> _Saved data entries_:
····················

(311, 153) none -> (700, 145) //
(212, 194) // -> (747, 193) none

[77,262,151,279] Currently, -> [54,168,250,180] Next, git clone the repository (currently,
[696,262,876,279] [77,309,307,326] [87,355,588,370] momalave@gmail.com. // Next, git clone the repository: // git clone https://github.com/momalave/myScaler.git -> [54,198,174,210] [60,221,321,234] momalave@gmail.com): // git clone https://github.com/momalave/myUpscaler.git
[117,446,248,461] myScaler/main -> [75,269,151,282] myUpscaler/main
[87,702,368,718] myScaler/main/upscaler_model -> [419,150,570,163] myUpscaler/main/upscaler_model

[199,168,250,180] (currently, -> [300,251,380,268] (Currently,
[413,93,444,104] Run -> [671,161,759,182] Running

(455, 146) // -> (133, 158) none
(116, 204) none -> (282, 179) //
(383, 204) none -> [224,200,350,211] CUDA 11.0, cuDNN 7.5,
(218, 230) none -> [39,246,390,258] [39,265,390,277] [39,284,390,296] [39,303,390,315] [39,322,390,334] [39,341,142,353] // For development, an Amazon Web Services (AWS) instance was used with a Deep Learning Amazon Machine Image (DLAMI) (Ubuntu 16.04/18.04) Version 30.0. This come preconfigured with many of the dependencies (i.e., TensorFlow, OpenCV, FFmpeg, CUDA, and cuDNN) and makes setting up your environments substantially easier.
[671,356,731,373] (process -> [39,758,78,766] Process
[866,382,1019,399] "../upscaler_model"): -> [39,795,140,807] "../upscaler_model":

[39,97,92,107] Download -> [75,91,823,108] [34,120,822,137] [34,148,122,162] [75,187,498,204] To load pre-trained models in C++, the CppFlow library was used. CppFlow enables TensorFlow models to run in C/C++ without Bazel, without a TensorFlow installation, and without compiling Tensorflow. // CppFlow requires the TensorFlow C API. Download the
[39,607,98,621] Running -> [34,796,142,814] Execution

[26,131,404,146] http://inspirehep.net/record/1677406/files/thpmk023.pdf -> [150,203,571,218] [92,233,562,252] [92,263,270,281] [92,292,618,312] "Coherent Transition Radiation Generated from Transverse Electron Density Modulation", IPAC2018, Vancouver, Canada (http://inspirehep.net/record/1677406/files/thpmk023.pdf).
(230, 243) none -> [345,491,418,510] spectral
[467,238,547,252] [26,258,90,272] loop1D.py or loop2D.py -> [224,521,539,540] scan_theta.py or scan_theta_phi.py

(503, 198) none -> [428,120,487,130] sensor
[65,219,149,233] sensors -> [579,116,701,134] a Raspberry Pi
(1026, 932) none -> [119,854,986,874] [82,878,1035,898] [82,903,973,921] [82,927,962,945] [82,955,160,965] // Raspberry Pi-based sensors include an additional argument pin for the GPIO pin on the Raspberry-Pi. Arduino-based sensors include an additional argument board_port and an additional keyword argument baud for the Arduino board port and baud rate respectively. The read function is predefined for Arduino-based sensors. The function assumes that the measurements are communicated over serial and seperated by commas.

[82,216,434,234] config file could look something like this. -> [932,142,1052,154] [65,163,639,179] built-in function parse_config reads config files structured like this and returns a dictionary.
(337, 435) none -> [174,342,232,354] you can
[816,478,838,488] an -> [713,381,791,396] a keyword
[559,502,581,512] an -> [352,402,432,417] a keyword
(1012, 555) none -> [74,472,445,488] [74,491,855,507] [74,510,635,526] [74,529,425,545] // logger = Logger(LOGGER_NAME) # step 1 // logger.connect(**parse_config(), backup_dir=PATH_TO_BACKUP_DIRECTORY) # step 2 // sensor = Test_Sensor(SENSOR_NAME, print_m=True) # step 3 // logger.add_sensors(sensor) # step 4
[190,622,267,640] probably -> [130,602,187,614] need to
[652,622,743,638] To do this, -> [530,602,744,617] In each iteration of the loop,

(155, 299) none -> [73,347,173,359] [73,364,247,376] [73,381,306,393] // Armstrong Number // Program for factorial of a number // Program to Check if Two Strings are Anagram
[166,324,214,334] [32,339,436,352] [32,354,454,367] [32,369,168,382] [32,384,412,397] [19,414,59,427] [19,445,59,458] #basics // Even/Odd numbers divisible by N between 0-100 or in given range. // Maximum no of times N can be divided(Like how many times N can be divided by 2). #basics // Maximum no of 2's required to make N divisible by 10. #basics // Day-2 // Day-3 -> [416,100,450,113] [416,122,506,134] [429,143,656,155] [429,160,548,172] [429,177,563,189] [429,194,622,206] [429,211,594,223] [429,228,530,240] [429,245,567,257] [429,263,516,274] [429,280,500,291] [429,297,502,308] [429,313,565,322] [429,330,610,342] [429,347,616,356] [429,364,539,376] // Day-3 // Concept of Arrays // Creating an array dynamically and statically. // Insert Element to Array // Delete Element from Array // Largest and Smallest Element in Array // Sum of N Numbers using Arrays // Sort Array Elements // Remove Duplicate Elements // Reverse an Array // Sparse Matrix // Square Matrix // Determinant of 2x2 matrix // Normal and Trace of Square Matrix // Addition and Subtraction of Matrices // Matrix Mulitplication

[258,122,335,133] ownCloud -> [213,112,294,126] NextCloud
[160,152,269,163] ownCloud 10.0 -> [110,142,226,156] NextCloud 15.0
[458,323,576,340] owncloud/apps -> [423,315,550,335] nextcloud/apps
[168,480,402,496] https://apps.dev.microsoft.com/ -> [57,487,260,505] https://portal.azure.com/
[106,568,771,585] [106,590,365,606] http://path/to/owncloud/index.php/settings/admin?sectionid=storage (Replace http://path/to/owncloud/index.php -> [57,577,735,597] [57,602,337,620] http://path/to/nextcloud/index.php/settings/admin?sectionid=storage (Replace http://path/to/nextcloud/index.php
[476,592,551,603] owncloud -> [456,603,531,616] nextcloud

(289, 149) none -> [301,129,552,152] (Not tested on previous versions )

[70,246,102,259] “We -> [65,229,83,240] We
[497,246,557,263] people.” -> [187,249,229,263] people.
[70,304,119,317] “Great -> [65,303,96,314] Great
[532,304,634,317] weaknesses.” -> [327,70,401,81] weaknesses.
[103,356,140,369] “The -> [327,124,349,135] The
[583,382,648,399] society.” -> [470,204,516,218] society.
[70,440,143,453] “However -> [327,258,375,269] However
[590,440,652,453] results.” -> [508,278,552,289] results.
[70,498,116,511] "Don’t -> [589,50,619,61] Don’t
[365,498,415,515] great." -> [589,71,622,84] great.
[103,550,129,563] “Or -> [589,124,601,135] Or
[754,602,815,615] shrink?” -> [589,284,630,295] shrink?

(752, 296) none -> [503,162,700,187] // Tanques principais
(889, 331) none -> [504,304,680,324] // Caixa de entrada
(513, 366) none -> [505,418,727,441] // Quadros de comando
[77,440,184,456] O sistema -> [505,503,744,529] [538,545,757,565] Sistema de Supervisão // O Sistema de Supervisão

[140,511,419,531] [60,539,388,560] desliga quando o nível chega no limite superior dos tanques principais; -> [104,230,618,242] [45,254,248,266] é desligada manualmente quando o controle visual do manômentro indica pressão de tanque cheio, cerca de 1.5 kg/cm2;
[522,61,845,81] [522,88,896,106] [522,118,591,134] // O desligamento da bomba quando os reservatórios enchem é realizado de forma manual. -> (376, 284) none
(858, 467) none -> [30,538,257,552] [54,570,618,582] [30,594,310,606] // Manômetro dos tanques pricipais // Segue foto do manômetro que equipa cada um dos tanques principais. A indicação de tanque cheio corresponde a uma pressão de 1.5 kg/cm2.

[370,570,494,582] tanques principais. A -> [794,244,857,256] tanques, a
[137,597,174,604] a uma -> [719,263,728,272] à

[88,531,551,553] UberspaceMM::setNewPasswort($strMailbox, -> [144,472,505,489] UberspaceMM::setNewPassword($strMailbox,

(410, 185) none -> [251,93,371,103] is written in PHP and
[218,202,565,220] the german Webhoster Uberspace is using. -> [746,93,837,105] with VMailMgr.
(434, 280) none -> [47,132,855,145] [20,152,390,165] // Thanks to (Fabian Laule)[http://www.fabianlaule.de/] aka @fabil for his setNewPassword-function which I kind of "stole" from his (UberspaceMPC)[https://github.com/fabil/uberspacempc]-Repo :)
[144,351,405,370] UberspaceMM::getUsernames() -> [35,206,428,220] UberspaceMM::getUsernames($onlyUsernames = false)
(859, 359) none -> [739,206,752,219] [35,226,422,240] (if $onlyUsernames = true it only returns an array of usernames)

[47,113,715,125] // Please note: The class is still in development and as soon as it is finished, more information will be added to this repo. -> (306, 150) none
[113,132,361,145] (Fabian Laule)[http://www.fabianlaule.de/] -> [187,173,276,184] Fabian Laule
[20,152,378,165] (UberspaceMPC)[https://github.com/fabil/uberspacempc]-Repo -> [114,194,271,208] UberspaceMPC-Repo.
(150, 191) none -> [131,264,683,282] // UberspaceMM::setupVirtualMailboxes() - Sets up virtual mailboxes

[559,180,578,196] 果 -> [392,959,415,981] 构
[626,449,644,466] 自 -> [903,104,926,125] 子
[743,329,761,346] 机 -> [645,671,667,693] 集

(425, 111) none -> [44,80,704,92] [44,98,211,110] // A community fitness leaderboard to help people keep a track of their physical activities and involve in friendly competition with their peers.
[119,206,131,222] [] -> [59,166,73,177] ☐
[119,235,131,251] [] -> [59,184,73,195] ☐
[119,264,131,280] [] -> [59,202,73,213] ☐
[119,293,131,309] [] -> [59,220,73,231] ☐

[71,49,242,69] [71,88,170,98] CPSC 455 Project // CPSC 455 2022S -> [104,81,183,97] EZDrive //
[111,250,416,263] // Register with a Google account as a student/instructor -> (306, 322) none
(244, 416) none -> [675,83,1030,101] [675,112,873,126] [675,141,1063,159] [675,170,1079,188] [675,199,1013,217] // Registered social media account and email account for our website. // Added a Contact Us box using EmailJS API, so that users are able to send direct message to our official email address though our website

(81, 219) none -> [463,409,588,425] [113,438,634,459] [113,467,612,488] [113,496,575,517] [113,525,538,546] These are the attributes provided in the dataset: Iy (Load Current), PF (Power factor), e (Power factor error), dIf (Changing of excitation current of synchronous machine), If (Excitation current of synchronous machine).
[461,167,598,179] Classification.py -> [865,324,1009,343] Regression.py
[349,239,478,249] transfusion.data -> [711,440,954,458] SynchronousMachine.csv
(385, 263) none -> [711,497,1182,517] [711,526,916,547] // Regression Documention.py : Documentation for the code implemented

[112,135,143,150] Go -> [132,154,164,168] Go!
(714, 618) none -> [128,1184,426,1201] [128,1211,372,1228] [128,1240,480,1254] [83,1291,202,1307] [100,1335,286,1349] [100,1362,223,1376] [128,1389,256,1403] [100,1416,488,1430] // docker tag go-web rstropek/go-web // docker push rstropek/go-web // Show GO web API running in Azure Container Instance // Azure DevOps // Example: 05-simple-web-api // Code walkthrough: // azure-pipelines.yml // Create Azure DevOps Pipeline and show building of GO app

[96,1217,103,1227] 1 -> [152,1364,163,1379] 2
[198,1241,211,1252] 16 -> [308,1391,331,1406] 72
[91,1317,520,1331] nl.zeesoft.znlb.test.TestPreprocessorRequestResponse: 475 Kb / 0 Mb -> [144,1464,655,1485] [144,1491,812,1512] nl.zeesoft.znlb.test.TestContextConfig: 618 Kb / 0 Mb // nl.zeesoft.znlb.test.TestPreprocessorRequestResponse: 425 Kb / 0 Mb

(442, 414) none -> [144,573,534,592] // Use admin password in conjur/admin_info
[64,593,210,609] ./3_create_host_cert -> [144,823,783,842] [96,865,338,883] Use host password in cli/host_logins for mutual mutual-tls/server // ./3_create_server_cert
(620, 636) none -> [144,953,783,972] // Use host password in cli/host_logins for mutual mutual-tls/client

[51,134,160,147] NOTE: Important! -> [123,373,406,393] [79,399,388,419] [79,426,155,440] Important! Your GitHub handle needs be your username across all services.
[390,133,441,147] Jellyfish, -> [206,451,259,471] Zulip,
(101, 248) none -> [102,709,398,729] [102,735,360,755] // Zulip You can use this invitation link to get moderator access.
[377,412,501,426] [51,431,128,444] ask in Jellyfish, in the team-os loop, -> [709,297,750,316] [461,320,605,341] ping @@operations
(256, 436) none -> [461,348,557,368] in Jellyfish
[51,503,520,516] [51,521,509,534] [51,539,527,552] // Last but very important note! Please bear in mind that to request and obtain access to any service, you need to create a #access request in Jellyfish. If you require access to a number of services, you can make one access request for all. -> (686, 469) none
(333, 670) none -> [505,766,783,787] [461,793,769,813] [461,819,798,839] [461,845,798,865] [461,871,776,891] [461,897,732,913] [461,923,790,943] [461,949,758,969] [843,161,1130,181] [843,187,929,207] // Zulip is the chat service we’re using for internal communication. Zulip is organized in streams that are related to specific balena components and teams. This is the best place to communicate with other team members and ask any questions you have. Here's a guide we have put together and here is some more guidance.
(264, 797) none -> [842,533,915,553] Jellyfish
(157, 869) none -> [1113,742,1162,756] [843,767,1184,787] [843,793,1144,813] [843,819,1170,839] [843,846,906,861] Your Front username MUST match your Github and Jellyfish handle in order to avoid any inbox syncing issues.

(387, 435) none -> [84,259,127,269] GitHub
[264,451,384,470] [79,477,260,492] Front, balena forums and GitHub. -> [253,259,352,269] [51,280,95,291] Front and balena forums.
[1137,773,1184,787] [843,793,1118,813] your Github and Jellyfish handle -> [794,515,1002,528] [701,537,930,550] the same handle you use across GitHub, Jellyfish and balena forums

····················

Take the entries above and return only the lines from the one with "-> [187,249,229,263] people." to the one with "[77,440,184,456] O sistema", both included, unchanged.

> _ANSWER SECTION_:
[497,246,557,263] people.” -> [187,249,229,263] people.
[70,304,119,317] “Great -> [65,303,96,314] Great
[532,304,634,317] weaknesses.” -> [327,70,401,81] weaknesses.
[103,356,140,369] “The -> [327,124,349,135] The
[583,382,648,399] society.” -> [470,204,516,218] society.
[70,440,143,453] “However -> [327,258,375,269] However
[590,440,652,453] results.” -> [508,278,552,289] results.
[70,498,116,511] "Don’t -> [589,50,619,61] Don’t
[365,498,415,515] great." -> [589,71,622,84] great.
[103,550,129,563] “Or -> [589,124,601,135] Or
[754,602,815,615] shrink?” -> [589,284,630,295] shrink?

(752, 296) none -> [503,162,700,187] // Tanques principais
(889, 331) none -> [504,304,680,324] // Caixa de entrada
(513, 366) none -> [505,418,727,441] // Quadros de comando
[77,440,184,456] O sistema -> [505,503,744,529] [538,545,757,565] Sistema de Supervisão // O Sistema de Supervisão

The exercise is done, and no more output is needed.